* [What the task asks]: Exactly and only the lines from the first entry through the line with "n =17) | 1 0.010 |" should be copied, both ends included, with no pictures.

Dataset entries
::::::

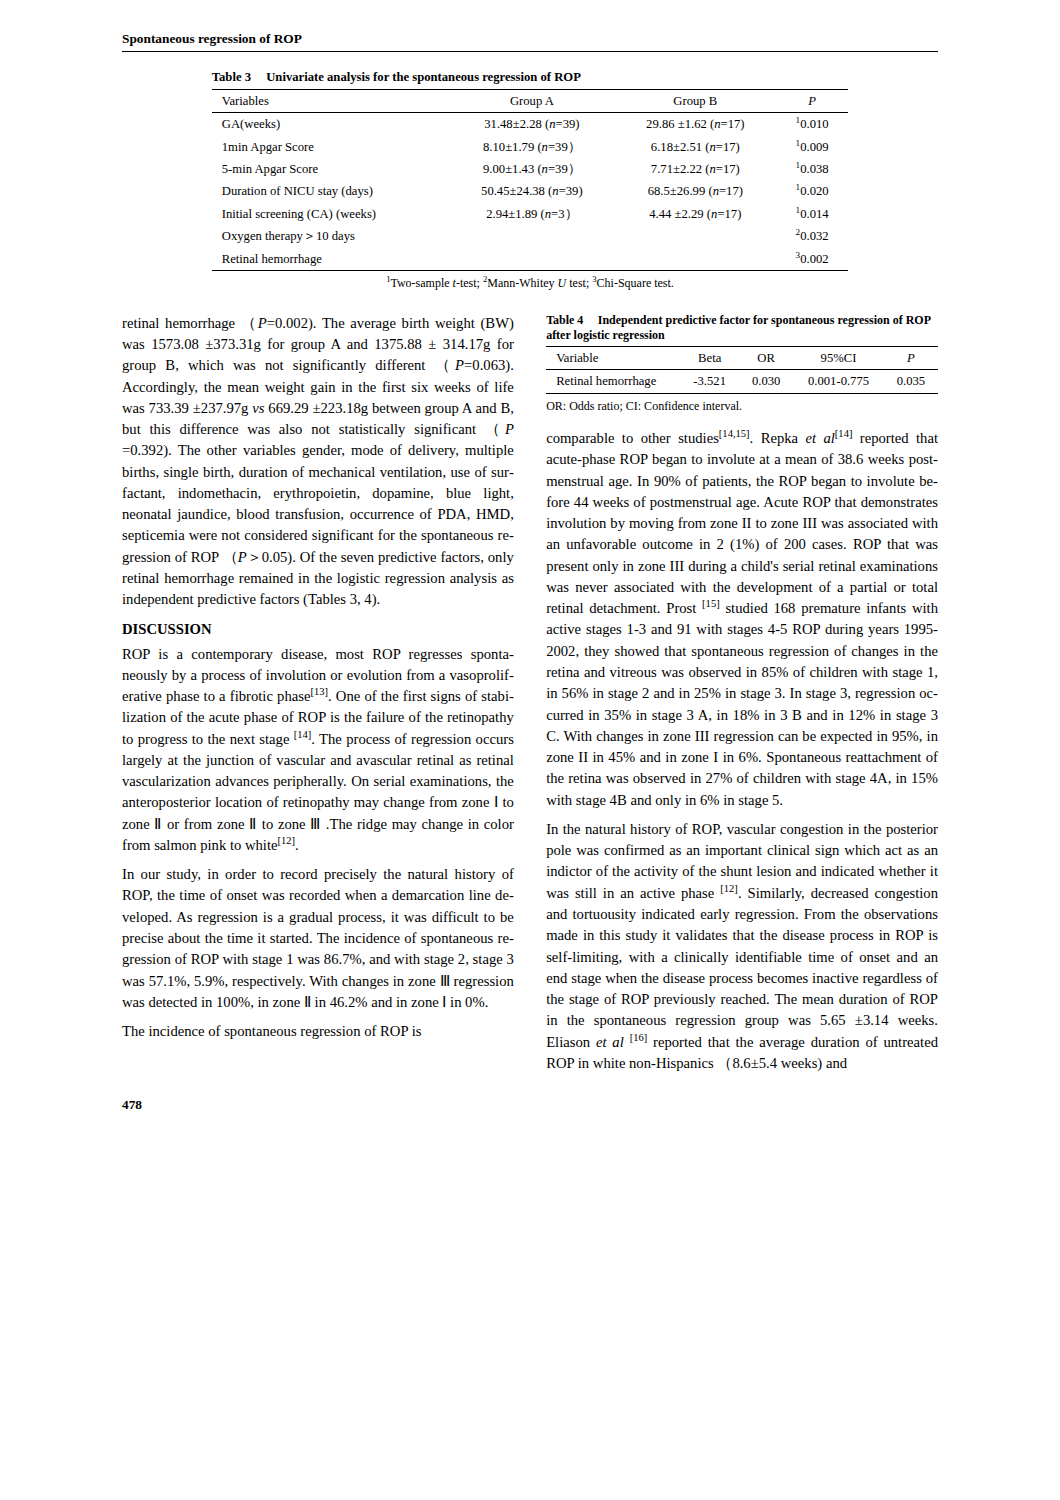Spontaneous regression of ROP
Table 3 Univariate analysis for the spontaneous regression of ROP
| Variables | Group A | Group B | P |
| --- | --- | --- | --- |
| GA(weeks) | 31.48±2.28 ( n =39) | 29.86 ±1.62 ( n =17) | 1 0.010 |
| 1min Apgar Score | 8.10±1.79 ( n =39） | 6.18±2.51 ( n =17) | 1 0.009 |
| 5-min Apgar Score | 9.00±1.43 ( n =39） | 7.71±2.22 ( n =17) | 1 0.038 |
| Duration of NICU stay (days) | 50.45±24.38 ( n =39) | 68.5±26.99 ( n =17) | 1 0.020 |
| Initial screening (CA) (weeks) | 2.94±1.89 ( n =3） | 4.44 ±2.29 ( n =17) | 1 0.014 |
| Oxygen therapy＞10 days | | | 2 0.032 |
| Retinal hemorrhage | | | 3 0.002 |
1Two-sample t-test; 2Mann-Whitey U test; 3Chi-Square test.
retinal hemorrhage （P=0.002). The average birth weight (BW) was 1573.08 ±373.31g for group A and 1375.88 ± 314.17g for group B, which was not significantly different （P=0.063). Accordingly, the mean weight gain in the first six weeks of life was 733.39 ±237.97g vs 669.29 ±223.18g between group A and B, but this difference was also not statistically significant （P =0.392). The other variables gender, mode of delivery, multiple births, single birth, duration of mechanical ventilation, use of surfactant, indomethacin, erythropoietin, dopamine, blue light, neonatal jaundice, blood transfusion, occurrence of PDA, HMD, septicemia were not considered significant for the spontaneous regression of ROP （P＞0.05). Of the seven predictive factors, only retinal hemorrhage remained in the logistic regression analysis as independent predictive factors (Tables 3, 4).
DISCUSSION
ROP is a contemporary disease, most ROP regresses spontaneously by a process of involution or evolution from a vasoproliferative phase to a fibrotic phase[13]. One of the first signs of stabilization of the acute phase of ROP is the failure of the retinopathy to progress to the next stage [14]. The process of regression occurs largely at the junction of vascular and avascular retinal as retinal vascularization advances peripherally. On serial examinations, the anteroposterior location of retinopathy may change from zone Ⅰ to zone Ⅱ or from zone Ⅱ to zone Ⅲ .The ridge may change in color from salmon pink to white[12].
In our study, in order to record precisely the natural history of ROP, the time of onset was recorded when a demarcation line developed. As regression is a gradual process, it was difficult to be precise about the time it started. The incidence of spontaneous regression of ROP with stage 1 was 86.7%, and with stage 2, stage 3 was 57.1%, 5.9%, respectively. With changes in zone Ⅲ regression was detected in 100%, in zone Ⅱ in 46.2% and in zone Ⅰ in 0%.
The incidence of spontaneous regression of ROP is
Table 4 Independent predictive factor for spontaneous regression of ROP after logistic regression
| Variable | Beta | OR | 95%CI | P |
| --- | --- | --- | --- | --- |
| Retinal hemorrhage | -3.521 | 0.030 | 0.001-0.775 | 0.035 |
OR: Odds ratio; CI: Confidence interval.
comparable to other studies[14,15]. Repka et al[14] reported that acute-phase ROP began to involute at a mean of 38.6 weeks postmenstrual age. In 90% of patients, the ROP began to involute before 44 weeks of postmenstrual age. Acute ROP that demonstrates involution by moving from zone II to zone III was associated with an unfavorable outcome in 2 (1%) of 200 cases. ROP that was present only in zone III during a child's serial retinal examinations was never associated with the development of a partial or total retinal detachment. Prost [15] studied 168 premature infants with active stages 1-3 and 91 with stages 4-5 ROP during years 1995-2002, they showed that spontaneous regression of changes in the retina and vitreous was observed in 85% of children with stage 1, in 56% in stage 2 and in 25% in stage 3. In stage 3, regression occurred in 35% in stage 3 A, in 18% in 3 B and in 12% in stage 3 C. With changes in zone III regression can be expected in 95%, in zone II in 45% and in zone I in 6%. Spontaneous reattachment of the retina was observed in 27% of children with stage 4A, in 15% with stage 4B and only in 6% in stage 5.
In the natural history of ROP, vascular congestion in the posterior pole was confirmed as an important clinical sign which act as an indictor of the activity of the shunt lesion and indicated whether it was still in an active phase [12]. Similarly, decreased congestion and tortuousity indicated early regression. From the observations made in this study it validates that the disease process in ROP is self-limiting, with a clinically identifiable time of onset and an end stage when the disease process becomes inactive regardless of the stage of ROP previously reached. The mean duration of ROP in the spontaneous regression group was 5.65 ±3.14 weeks. Eliason et al [16] reported that the average duration of untreated ROP in white non-Hispanics （8.6±5.4 weeks) and
478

::::::

* [Finished task]:
Spontaneous regression of ROP
Table 3 Univariate analysis for the spontaneous regression of ROP
| Variables | Group A | Group B | P |
| --- | --- | --- | --- |
| GA(weeks) | 31.48±2.28 ( n =39) | 29.86 ±1.62 ( n =17) | 1 0.010 |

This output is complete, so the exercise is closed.